The one undeniable lesson was that in the 21st century mans capacity for cruelty to his fellow man remained as great as ever. But it also taught that his capacity for compassion for his fellow man and for sacrifice remained as great as ever.

Consider a man like Pat Lyons, a fire fighter from Brooklyn who left his heavily pregnant wife to go to work that morning. When the call came he selflessly ran into the burning North Tower to save the lives of total strangers because it was his job. Pat Lyons never saw his son, Patrick, who was born on October 7th 2001. He was one of the 343 New York fire fighters who died at the World Trade Center.

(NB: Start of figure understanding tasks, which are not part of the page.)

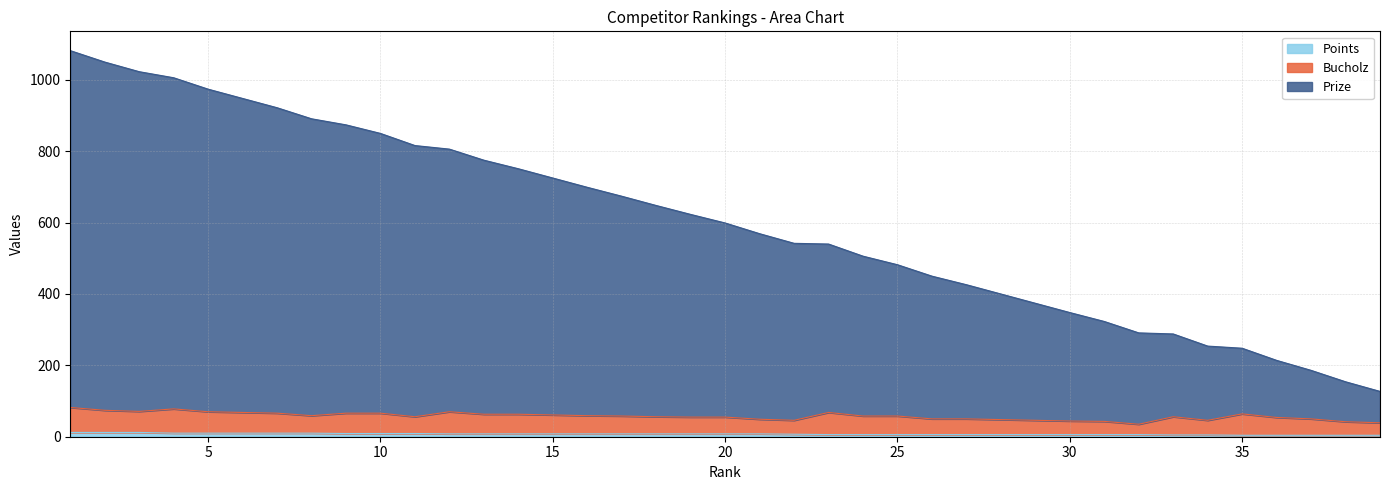

What is the difference between the Points values at 7 and 22?

3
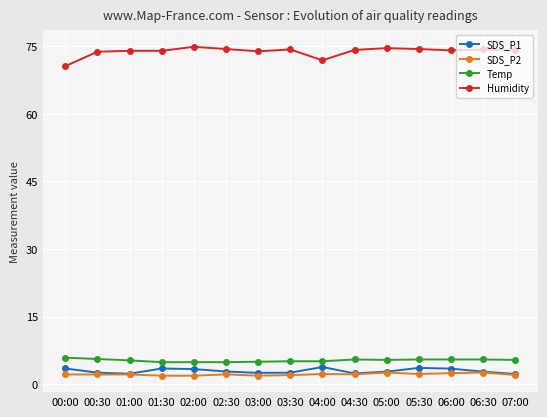

Does the chart display data point markers on the line(s)?

Yes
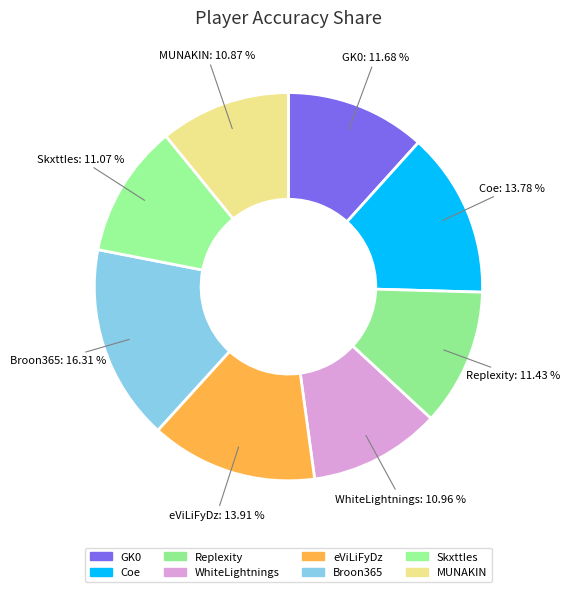

Is SkxttIes the majority of the pie?

No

Compare this to the cruel and selfish actions of Mohammad Atta, murdering to get his hands on 72 virgins. But there were more of the selfless than the selfish, more fire fighters than hijackers, more heroes than villains even on that awful day.

On that morning ten years ago today as I worked at the Swan Geoffrey Campbell went to a conference hosted by a publishing company at the World Trade Center. A couple, Dinah Webster and Neil Cudmore, who were planning to marry, were working alongside each other there. So were brothers Andrew and Tim Gilbert. Vincent Wells who worked for Cantor Fitzgerald on the 104th floor of the North Tower was celebrating his 23rd birthday. Christine Egan went to visit her brother Michael who worked on the 100th floor of the South Tower. Graham Berkeley was on United Airlines flight 175 from Boston to Los Angeles. All of them were British.

They all died that day. In total 67 Britons died in lower Manhattan on September 11th 2001 making it the deadliest terrorist attack in British history.

This wasn’t an attack on America it was an attack on a way of life. 9/11 wasn’t about blowback, Imperialism or Israel. It was about people like us living like we live who were killed out of the clear blue sky. Remember them today.